Goal of the exercise: In the entries below, find each line with the word "Drive" and pull it out.

Dataset records:
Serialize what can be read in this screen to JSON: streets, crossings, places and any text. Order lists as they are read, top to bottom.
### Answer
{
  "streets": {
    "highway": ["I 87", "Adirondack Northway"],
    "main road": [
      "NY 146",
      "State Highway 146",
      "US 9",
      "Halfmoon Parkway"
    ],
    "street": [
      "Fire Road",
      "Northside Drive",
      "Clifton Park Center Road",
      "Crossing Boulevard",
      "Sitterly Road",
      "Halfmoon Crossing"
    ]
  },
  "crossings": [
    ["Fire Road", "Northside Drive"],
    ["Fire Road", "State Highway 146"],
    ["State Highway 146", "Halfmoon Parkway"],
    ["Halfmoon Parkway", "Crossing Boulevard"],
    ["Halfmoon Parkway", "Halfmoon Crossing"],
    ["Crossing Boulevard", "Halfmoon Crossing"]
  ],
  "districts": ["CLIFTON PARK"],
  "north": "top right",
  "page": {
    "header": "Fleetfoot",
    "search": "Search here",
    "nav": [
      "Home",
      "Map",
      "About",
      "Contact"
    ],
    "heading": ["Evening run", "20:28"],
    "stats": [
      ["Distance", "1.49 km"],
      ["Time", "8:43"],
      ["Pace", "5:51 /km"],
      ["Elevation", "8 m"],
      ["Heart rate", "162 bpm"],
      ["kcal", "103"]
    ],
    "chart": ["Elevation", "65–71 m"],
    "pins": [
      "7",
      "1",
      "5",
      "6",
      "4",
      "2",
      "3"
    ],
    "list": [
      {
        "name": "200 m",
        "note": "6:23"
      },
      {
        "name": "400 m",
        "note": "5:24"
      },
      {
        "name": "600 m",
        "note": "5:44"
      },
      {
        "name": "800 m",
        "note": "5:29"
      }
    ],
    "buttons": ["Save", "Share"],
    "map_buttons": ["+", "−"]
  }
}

Answer to this task:
      "Northside Drive",
    ["Fire Road", "Northside Drive"],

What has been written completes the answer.